FINLAND - Pension Fennia has reported investment returns fell more than four percentage points to just 4.1% in 2007, following continued instability in the equity markets.

Preliminary figures from the €5.6bn mutual insurance company revealed the returns from investment operations, before operating expenses, were much lower than the 8.3% return in 2006, but Lasse Heiniö, managing director of the firm, said in such a challenging market the results were "satisfactory".

That said, the figures showed a 20% increase in the number of employees insured under the employees' pensions act (TyEL) to total 163,000, while the number of YEL policies for self-employed members increased 6% to nearly 32,000.

In addition, preliminary financial information revealed Pension Fennia's solvency margin also fell slightly from 25.7% in 2006, to 22.5% at the end of 2007, however Heiniö pointed out because investments are focused on being long-term, yearly variations in the level of returns is "part of the nature of operations".

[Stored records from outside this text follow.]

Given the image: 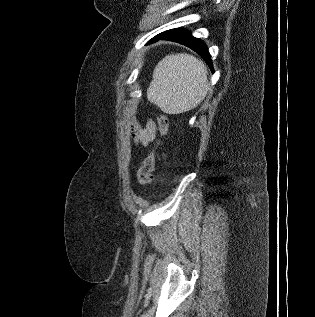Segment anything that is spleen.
I'll list each match as a JSON object with an SVG mask.
<instances>
[{"mask_svg":"<svg viewBox=\"0 0 315 317\" xmlns=\"http://www.w3.org/2000/svg\"><path fill=\"white\" fill-rule=\"evenodd\" d=\"M208 91L207 69L198 58L177 53L157 64L147 91L148 99L167 114L194 109Z\"/></svg>","mask_w":315,"mask_h":317,"instance_id":"3e777b00","label":"spleen"}]
</instances>
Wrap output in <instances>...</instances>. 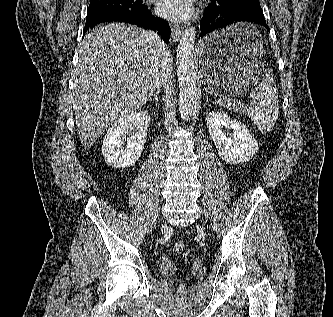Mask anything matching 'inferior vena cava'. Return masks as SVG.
<instances>
[{
	"mask_svg": "<svg viewBox=\"0 0 333 317\" xmlns=\"http://www.w3.org/2000/svg\"><path fill=\"white\" fill-rule=\"evenodd\" d=\"M166 49L163 43V49L161 51V56H159L157 65H156V83L155 88L159 89V87L165 82L167 79V67L168 60L166 58Z\"/></svg>",
	"mask_w": 333,
	"mask_h": 317,
	"instance_id": "inferior-vena-cava-1",
	"label": "inferior vena cava"
}]
</instances>
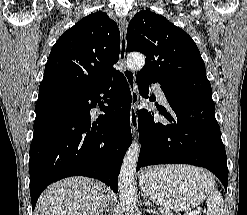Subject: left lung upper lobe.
Masks as SVG:
<instances>
[{
  "label": "left lung upper lobe",
  "instance_id": "5c2ea615",
  "mask_svg": "<svg viewBox=\"0 0 247 215\" xmlns=\"http://www.w3.org/2000/svg\"><path fill=\"white\" fill-rule=\"evenodd\" d=\"M127 49L145 54L146 63L140 72L159 84L212 100L211 84L198 47L165 17L149 10L138 12L128 25Z\"/></svg>",
  "mask_w": 247,
  "mask_h": 215
}]
</instances>
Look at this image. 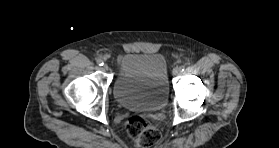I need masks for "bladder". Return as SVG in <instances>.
<instances>
[{
    "mask_svg": "<svg viewBox=\"0 0 279 148\" xmlns=\"http://www.w3.org/2000/svg\"><path fill=\"white\" fill-rule=\"evenodd\" d=\"M167 66L160 54L129 53L118 62L113 95L129 109L157 110L168 101Z\"/></svg>",
    "mask_w": 279,
    "mask_h": 148,
    "instance_id": "1",
    "label": "bladder"
}]
</instances>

Heiniö added: "Considering the challenging situation on the investment market, Pension Fennia's result can be said to be satisfactory. Especially as the restlessness and instability on the equities market in the last quarter was also reflected on investment income."

Pension Fennia, part of the Fennia Group, covers just over a tenth of employees insured under TyEL and entrepreneurs insured under YEL, with a particular focus on small-to-medium employers.

The firm will publish its full-year 2007 results on March 7 2008.